Playwrights' Perspective: TEETH

From the playwrights: Michael R. Jackson and Anna K. Jacobs

In my writing process there’s always a point when I have to stop thinking about the characters in theoretical terms and start embodying them in order to imbue their stories with greater emotional depth. With Teeth, that was somewhat easier to do because I was raised in a Christian household as a weekly member of a Baptist church, playing piano for three church choirs and going to Vacation Bible School almost every summer for 18 years. But that also meant stepping back into an ideology I hadn’t considered since I was a teenager flipping through the pages of the Bible, silently questioning everything. In church, I intuited that sex was natural for marriage and reproduction, but also dirty, sinful, and of the flesh that must be crucified to be born again. I also intuited that reconciling one’s spirituality and sexuality was impossible. Add being homosexual to it and it was even more of a non-starter. As a result, shame and desire were always in competition in my body.

In Teeth, all the characters share a similar desire/shame spiral which leads to transformations that put them either in concert or conflict with “the patriarchy.” But for them, the patriarchy is not about who gets to be CEO or President. It’s about who gets to have dominion over their (or others’) bodies. And the universe. In Teeth, confronting the patriarchy means confronting God the Father and the mythology from which he sprang. That’s a confrontation I’ve been itching to have ever since I first read about Adam and Eve being punished with exile from the Garden of Eden. And for what? Simple disobedience? Eating the forbidden fruit and coming to knowledge about their own bodies? And what about passing Original Sin down to all humankind?
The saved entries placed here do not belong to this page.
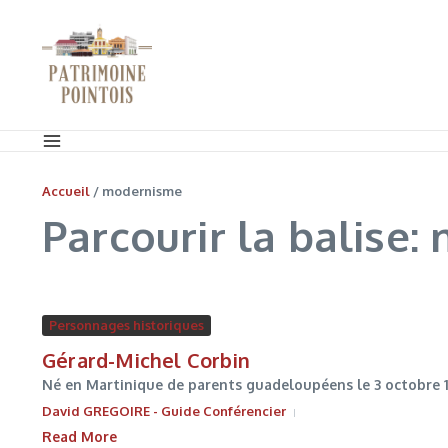
Aller au contenu
Accueil
/
modernisme
Parcourir la balise
Personnages historiques
Gérard-Michel Corbin
Né en Martinique de parents guadeloupéens le 3 octobre 1905
David GREGOIRE - Guide Conférencier
Read More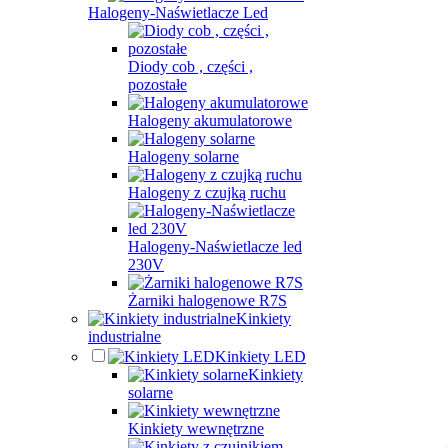
Halogeny-Naświetlacze Led
Diody cob , części ,
pozostałe
Halogeny akumulatorowe
Halogeny solarne
Halogeny z czujką ruchu
Halogeny-Naświetlacze led
230V
Żarniki halogenowe R7S
Kinkiety
industrialne
Kinkiety LED
Kinkiety
solarne
Kinkiety wewnętrzne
How does that work exactly? I’m reminded of singer-songwriter Tori Amos who once sang “I think the Good Book is missing some pages” in her own confrontation with God the Father as she attempted to marry the spiritual and the sexual without shame in her body. I like to imagine that Teeth represents our jagged entry scrawled into that same Good Book’s mythology.

— Michael R. Jackson

Until Michael and I started writing Teeth, I thought I was immune to the type of shame that the musical’s protagonist, Dawn, wrestles with as a young, Evangelical Christian woman. 

I grew up in a pretty secular household. My Dad’s family’s Jewish and my Mum’s family’s Lebanese Maronite Christian, but neither one of my parents are particularly observant, and I fondly recall my adolescence as being a whirl of Christmas trees and Menorahs and conversations about global warming and boyfriends staying over and packs of condoms magically materializing in the cabinets of our upstairs bathroom. I was about as far-removed as a person can get from the purity culture that defines Dawn’s world.

But the more I composed for Dawn, the more I embodied her, and the more I embodied her, the more I was flooded with icky, uncomfortable memories: memories of feeling revolted by the way my body took on puberty, like I’d somehow followed a recipe wrong; memories of feeling like a tease and a killjoy anytime I’d extract myself from a boy who wanted to get more physical than I did; memories of feeling like I was too desirous and too overbearing and altogether just too much for the female form I inhabited. Through writing Dawn, I’ve been able to hold space for all the shame tangled up with these memories, and even make some peace with it. Which is good, because otherwise I might be stuck with a set of teeth in my vagina.